◆ Source document ◆
========

Lionel Trilling: Criticism as the Pursuit of Complexity

John Holbo recently jogged me in an email to take a look at Lionel Trilling's essay "The Function of the Little Magazine" (from The Liberal Imagination [1950]). The idea is to link Trilling's support for magazines like Dial and Partisan Review, which only a few, very smart people read, to the relatively elite world of intellectual/critical blogs -- which only a few smart people are reading. The key paragraph in the essay is the one John actually quoted publicly a year ago, in a Crooked Timber post celebrating CT's 1 year blogaversary:

From the democratic point of view, we must say that in a true democracy nothing should be done for the people. The writer who defines his audience by its limitations is indulging in the unforgivable arrogance. The writer must define his audience by its abilities, by its perfections, so far as he is gifted to conceive them. He does well, if he cannot see his right audience within immediate reach of his voice, to direct his words to his spiritual ancestors, or to posterity, or even, if need be, to a coterie. The writer serves his daemon [creative spirit] and his subject. And the democracy that does not know that the daemon and the subject must be served is not, in any ideal sense of the word, a democracy at all.


In short, there should be a place where people write, freely assuming their audience knows way more than the average reader of USA Today. Serious writers and thinkers should feel free to take advantage of such an intellectually enlivened -- if rarefied -- space to work out complex ideas. And if that means a few thousand readers a day rather than a few million, then so be it. The circulation of your magazine (or today, your hitcount) is not everything; if it is, you're probably not doing your best thinking.

========

◆ Instruction 1 ◆
In the piece on Lionel Trilling, the quoted paragraph names the audiences a writer may address when he cannot see his right audience within reach of his voice. List them.
◆ Instruction 2 ◆
According to the piece on Lionel Trilling, what was the Crooked Timber post that quoted the key paragraph celebrating?

========

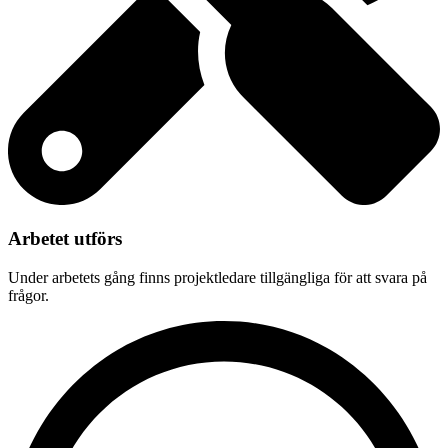
Arbetet utförs
Under arbetets gång finns projektledare tillgängliga för att svara på
frågor.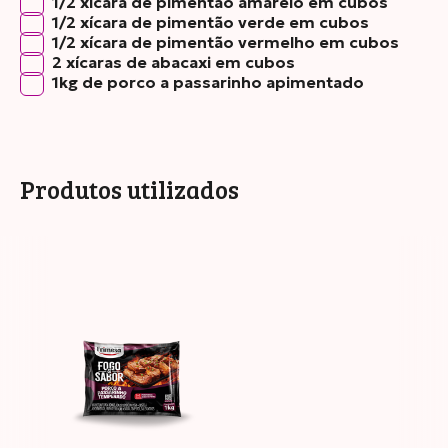
1/2 xícara de pimentão amarelo em cubos
1/2 xícara de pimentão verde em cubos
1/2 xícara de pimentão vermelho em cubos
2 xícaras de abacaxi em cubos
1kg de porco a passarinho apimentado
Produtos utilizados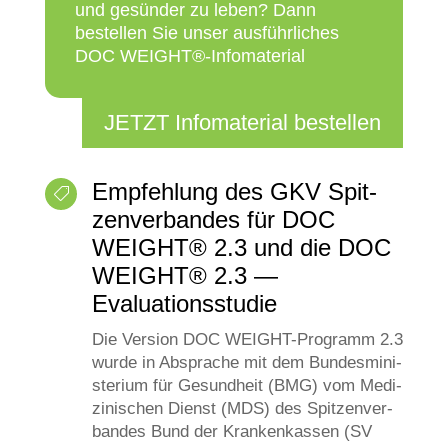
und gesün­der zu leben? Dann
bestel­len Sie unser aus­führ­li­ches
DOC WEIGHT®-Infomaterial
JETZT Info­ma­te­ri­al bestellen
Emp­feh­lung des GKV Spit­

zen­ver­ban­des für DOC
WEIGHT® 2.3 und die DOC
WEIGHT® 2.3 —
Evaluationsstudie
Die Ver­si­on DOC WEIGHT-Pro­gramm 2.3
wur­de in Abspra­che mit dem Bun­des­mi­ni­
ste­ri­um für Gesund­heit (BMG) vom Medi­
zi­ni­schen Dienst (MDS) des Spit­zen­ver­
ban­des Bund der Kran­ken­kas­sen (SV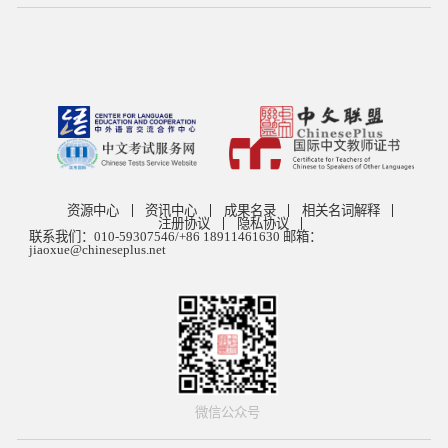
举办“第七届国际中文教学云端研讨会”，大会主题为“‘数’遇未
来：国际中文教师专业能力培养”。 自“第七届国际中文教学云
端研讨会（1号通知）”发出后，受到了国内外国际中文教师的
广泛关注和热烈回应。为方便广大国际中文教师报名参会并了
解会议详情，现将有关演讲嘉宾简介和演讲摘要、会务安排与
相关事项通知如下，期待参与。
资源中心
资讯中心
成果名录
相关名词解释
注册协议
隐私协议
联系我们：010-59307546/+86 18911461630 邮箱：
jiaoxue@chineseplus.net
微信公众号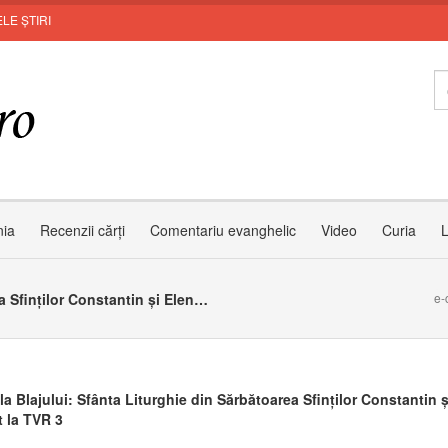
LE ȘTIRI
nia
Recenzii cărți
Comentariu evanghelic
Video
Curia
L
Catedrala Blajului: Sfânta Liturghie din Sărbătoarea Sfinților Constantin și Elena în direct la TVR 3
e-
a Blajului: Sfânta Liturghie din Sărbătoarea Sfinților Constantin ș
t la TVR 3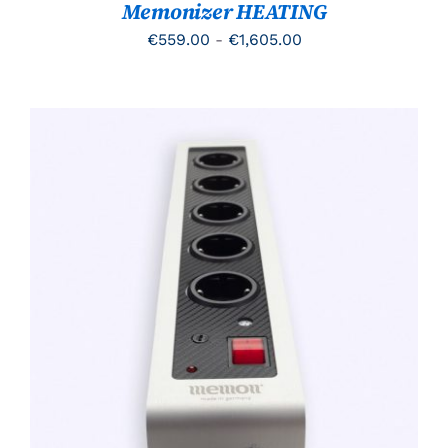
Memonizer HEATING
WORDEN
OP
Prijsklasse:
€
559.00
-
€
1,605.00
DE
PRODUCTPAGINA
€559.00
tot
€1,605.00
TOEVOEGEN AAN WINKELWAGEN
/
DETAILS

========

◆ Written reply 1 ◆
- His spiritual ancestors
- Posterity
- A coterie

◆ Written reply 2 ◆
Crooked Timber's 1-year blogaversary.